[Records drawn from a dataset]
^^^^^^^^

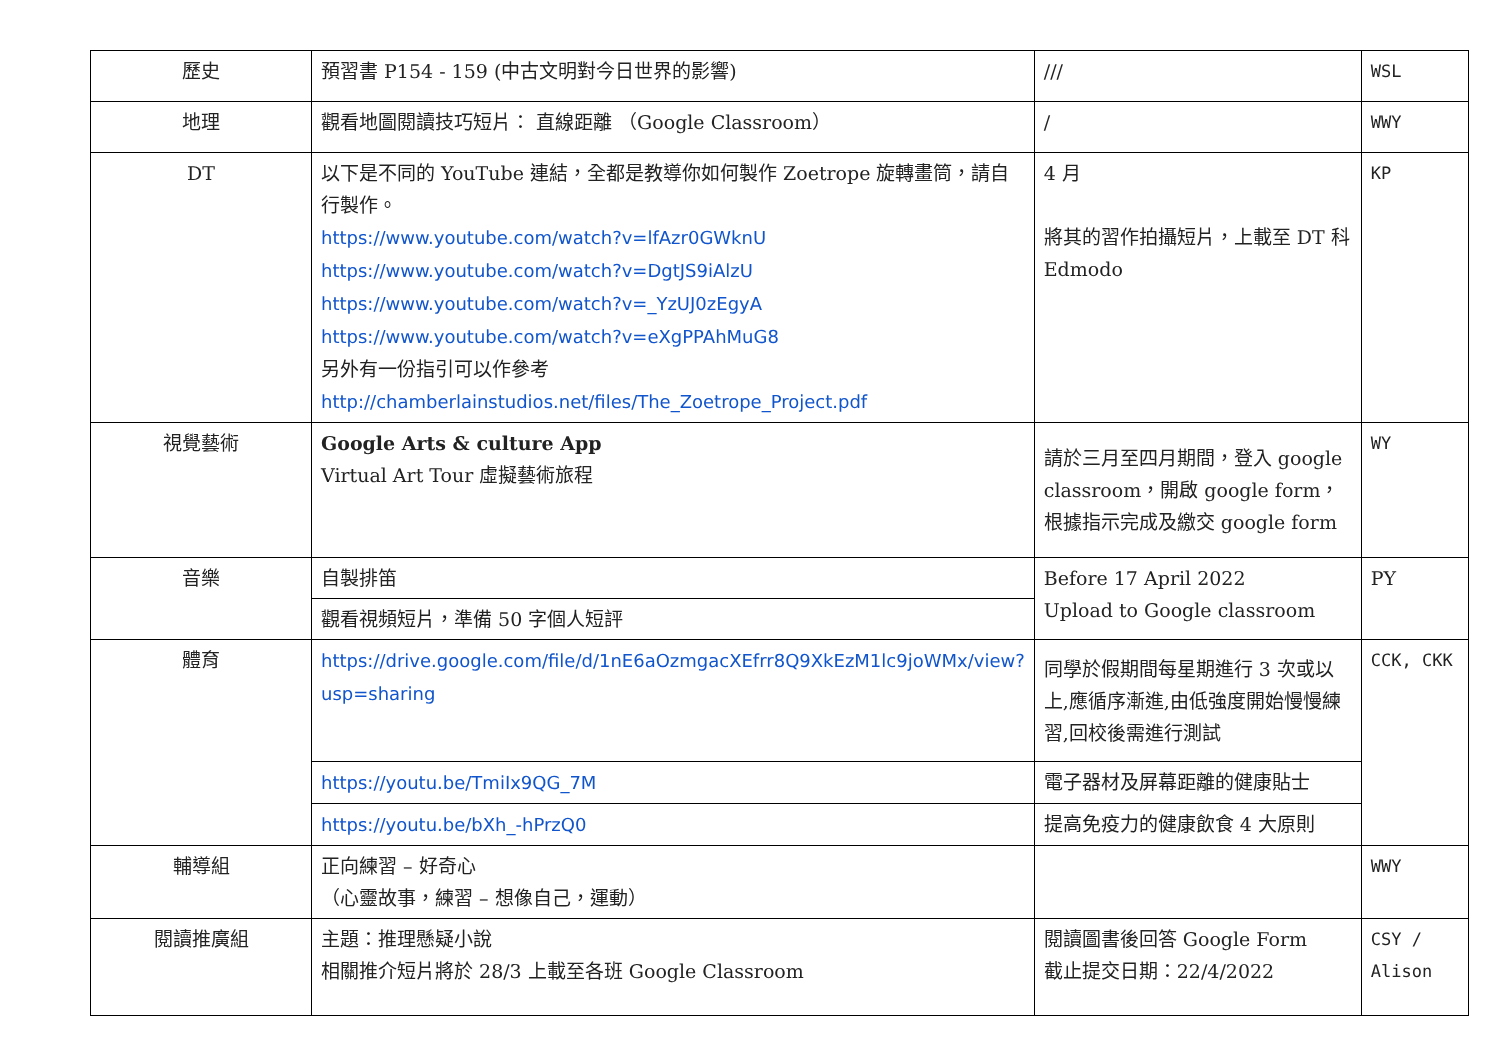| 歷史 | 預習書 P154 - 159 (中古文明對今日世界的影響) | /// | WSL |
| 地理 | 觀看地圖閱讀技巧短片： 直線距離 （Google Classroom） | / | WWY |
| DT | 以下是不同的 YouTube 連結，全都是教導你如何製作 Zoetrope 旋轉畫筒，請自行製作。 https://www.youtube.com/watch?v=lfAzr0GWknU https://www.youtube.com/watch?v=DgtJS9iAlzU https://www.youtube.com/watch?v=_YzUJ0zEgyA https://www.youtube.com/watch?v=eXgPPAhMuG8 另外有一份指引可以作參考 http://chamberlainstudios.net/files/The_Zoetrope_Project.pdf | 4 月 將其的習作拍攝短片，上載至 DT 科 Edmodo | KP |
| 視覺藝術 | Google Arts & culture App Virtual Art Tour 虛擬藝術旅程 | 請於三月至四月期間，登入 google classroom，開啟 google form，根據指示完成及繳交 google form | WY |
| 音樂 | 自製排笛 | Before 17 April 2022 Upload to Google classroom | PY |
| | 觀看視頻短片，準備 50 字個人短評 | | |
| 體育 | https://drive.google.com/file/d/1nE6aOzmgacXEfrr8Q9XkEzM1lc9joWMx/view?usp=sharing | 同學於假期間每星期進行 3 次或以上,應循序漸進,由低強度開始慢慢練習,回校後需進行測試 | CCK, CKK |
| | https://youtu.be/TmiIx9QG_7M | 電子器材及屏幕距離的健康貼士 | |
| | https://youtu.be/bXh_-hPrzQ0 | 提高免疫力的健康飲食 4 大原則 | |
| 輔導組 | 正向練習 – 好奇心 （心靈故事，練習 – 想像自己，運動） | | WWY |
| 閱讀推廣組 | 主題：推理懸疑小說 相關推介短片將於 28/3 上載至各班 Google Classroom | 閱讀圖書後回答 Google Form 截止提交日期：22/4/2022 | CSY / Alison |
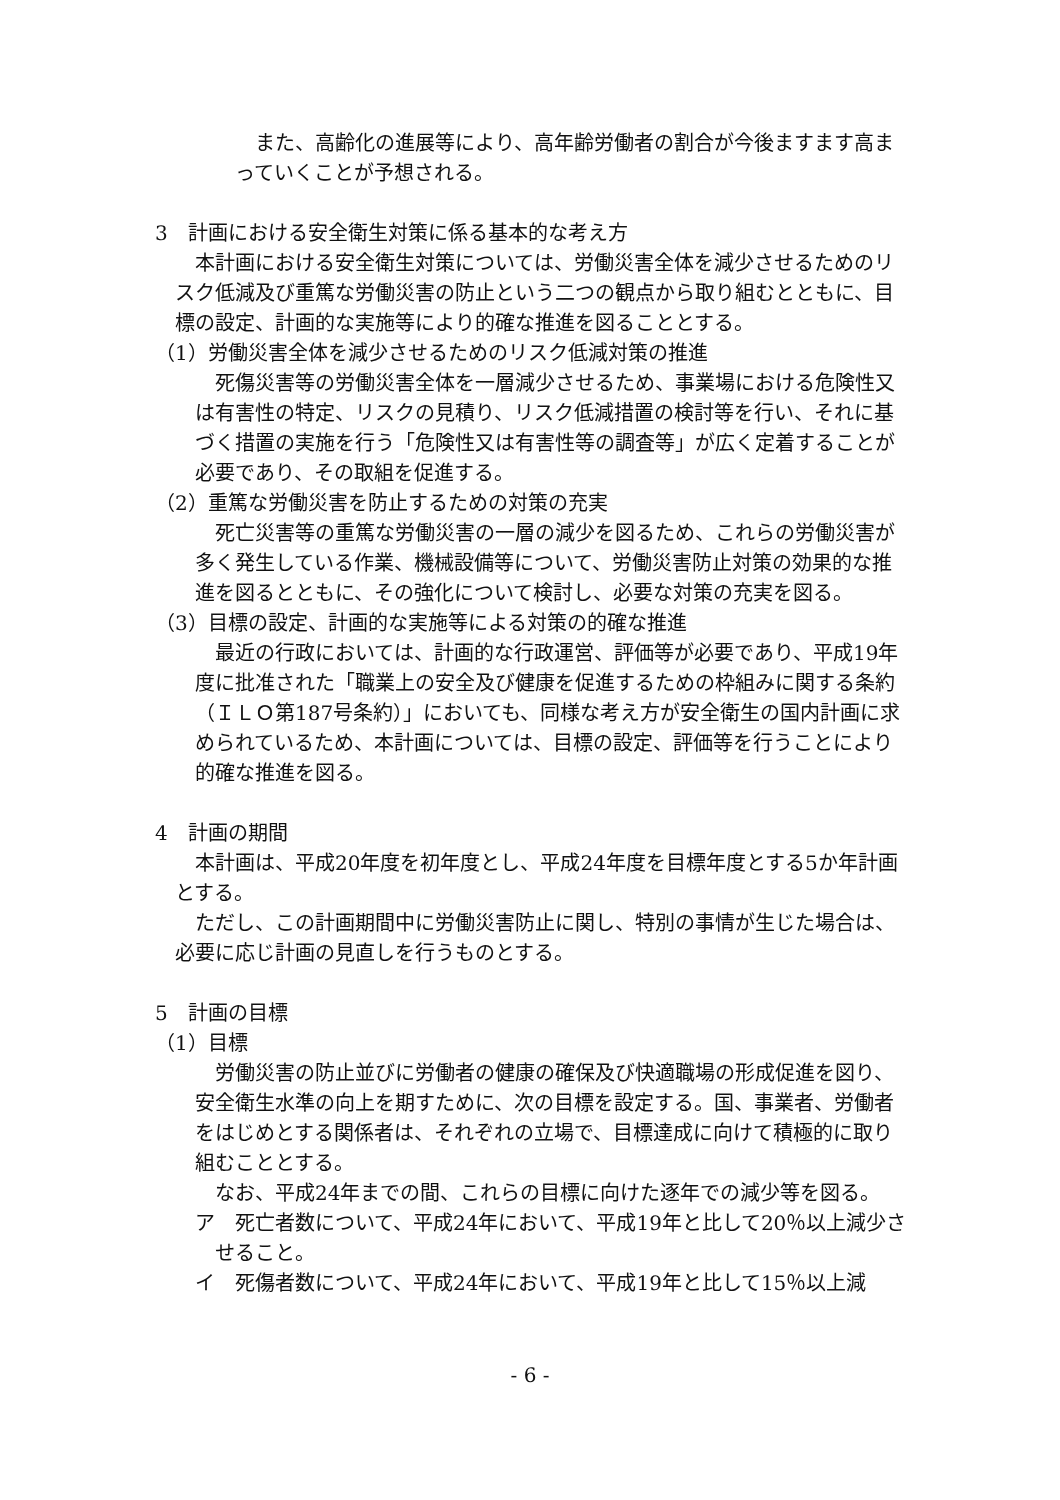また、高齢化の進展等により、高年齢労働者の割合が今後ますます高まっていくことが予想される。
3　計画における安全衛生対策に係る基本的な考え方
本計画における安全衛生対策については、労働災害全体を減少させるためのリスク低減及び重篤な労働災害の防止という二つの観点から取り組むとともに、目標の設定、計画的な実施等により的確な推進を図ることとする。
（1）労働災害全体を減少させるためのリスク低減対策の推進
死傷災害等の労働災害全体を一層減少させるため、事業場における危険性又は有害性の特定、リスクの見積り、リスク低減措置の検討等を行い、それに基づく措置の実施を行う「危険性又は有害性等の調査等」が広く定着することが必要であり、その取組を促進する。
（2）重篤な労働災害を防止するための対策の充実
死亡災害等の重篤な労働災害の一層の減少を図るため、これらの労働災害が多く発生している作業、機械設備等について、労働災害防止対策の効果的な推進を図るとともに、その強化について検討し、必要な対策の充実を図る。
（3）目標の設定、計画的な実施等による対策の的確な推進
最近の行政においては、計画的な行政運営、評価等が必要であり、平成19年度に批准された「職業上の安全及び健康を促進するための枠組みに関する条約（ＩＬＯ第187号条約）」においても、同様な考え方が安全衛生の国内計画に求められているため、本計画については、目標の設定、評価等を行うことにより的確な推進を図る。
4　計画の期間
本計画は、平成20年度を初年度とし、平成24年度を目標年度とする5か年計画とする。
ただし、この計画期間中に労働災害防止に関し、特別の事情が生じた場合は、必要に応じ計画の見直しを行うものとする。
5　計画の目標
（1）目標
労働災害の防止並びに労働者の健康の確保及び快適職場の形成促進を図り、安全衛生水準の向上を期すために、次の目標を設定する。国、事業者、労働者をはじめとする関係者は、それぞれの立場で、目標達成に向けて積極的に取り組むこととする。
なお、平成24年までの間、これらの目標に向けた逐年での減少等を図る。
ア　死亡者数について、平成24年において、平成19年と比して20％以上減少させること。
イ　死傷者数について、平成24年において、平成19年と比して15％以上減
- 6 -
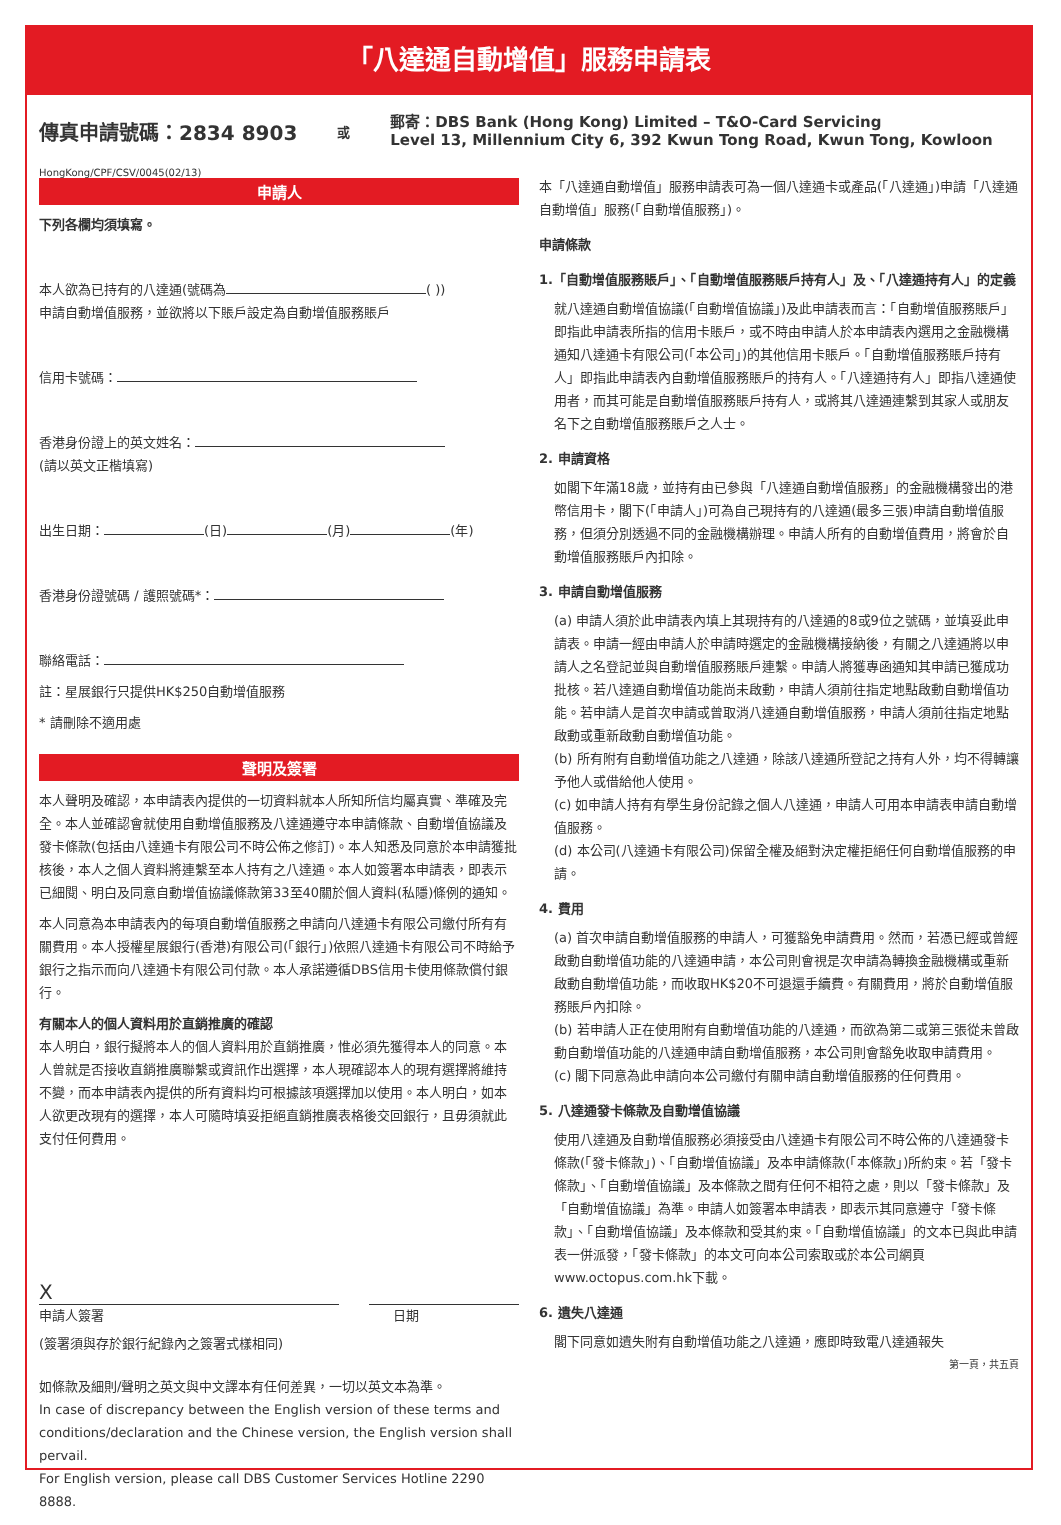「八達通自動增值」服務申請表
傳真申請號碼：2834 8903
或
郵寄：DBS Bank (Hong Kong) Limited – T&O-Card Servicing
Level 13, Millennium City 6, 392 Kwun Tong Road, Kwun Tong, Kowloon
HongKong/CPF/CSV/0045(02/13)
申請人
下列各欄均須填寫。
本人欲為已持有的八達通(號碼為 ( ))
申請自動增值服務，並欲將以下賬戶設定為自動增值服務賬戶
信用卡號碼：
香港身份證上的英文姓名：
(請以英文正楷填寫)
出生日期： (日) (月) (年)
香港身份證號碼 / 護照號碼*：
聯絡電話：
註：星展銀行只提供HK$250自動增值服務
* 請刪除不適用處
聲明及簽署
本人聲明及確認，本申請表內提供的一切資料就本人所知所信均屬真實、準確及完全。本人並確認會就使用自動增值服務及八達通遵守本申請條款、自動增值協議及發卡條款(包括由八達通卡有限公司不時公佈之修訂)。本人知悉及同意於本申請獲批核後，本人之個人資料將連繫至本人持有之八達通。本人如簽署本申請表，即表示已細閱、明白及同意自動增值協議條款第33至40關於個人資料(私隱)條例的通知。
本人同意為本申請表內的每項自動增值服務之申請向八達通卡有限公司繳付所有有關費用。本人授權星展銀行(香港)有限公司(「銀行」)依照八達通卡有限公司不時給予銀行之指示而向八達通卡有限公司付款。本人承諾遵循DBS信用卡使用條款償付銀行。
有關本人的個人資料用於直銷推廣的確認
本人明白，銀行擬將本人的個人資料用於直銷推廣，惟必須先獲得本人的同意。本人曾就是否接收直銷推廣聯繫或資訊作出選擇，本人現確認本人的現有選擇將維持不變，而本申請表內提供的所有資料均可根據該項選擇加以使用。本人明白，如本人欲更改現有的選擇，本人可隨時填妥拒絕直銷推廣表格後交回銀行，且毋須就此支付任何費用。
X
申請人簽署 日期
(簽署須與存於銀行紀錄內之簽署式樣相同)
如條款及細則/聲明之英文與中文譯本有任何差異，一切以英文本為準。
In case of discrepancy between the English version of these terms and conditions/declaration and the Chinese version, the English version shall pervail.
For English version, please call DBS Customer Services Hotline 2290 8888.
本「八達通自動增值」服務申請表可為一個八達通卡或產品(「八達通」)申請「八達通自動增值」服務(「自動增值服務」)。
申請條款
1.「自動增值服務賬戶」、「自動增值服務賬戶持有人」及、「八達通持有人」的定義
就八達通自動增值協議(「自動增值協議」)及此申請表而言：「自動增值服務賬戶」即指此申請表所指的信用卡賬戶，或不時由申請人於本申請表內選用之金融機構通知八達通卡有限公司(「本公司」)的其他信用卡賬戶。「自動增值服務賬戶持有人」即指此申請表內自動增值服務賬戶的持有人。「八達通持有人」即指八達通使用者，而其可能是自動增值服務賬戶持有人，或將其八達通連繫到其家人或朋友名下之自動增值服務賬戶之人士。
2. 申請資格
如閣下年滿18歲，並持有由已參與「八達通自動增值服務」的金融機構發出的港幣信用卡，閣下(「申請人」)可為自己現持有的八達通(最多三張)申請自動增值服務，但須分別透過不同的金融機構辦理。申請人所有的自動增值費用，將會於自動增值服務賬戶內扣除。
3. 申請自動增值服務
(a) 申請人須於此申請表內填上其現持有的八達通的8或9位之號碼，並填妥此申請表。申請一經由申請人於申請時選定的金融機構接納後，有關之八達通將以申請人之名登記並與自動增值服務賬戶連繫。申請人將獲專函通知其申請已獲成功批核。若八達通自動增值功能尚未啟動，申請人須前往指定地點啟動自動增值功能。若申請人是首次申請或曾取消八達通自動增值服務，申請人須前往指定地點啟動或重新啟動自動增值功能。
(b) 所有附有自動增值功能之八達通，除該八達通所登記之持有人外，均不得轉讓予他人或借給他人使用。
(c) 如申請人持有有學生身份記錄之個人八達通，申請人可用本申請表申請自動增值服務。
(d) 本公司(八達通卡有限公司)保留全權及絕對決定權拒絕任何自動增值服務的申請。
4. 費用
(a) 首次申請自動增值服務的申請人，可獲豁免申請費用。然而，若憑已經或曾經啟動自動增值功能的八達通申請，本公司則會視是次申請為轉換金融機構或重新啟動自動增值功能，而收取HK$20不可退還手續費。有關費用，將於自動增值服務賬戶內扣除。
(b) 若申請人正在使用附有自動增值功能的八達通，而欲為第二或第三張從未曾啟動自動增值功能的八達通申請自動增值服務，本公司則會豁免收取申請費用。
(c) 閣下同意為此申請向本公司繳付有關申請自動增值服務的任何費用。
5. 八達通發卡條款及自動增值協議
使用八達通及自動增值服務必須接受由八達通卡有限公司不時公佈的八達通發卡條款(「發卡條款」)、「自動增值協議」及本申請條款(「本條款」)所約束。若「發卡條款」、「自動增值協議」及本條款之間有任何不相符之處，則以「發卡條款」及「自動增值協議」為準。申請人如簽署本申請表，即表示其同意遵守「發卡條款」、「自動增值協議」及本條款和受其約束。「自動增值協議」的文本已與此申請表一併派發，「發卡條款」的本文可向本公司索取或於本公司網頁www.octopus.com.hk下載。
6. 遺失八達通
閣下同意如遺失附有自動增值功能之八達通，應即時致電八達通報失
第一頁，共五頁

^^^^^^^^

- [TRY IT]: Exactly the lines above from the one with "香港身份證號碼 / 護照號碼*：" to the one with "本人聲明及確認，本申請表內提", both included, are to be quoted; leave the rest out.

- [YOUR SOLUTION]:
香港身份證號碼 / 護照號碼*：
聯絡電話：
註：星展銀行只提供HK$250自動增值服務
* 請刪除不適用處
聲明及簽署
本人聲明及確認，本申請表內提供的一切資料就本人所知所信均屬真實、準確及完全。本人並確認會就使用自動增值服務及八達通遵守本申請條款、自動增值協議及發卡條款(包括由八達通卡有限公司不時公佈之修訂)。本人知悉及同意於本申請獲批核後，本人之個人資料將連繫至本人持有之八達通。本人如簽署本申請表，即表示已細閱、明白及同意自動增值協議條款第33至40關於個人資料(私隱)條例的通知。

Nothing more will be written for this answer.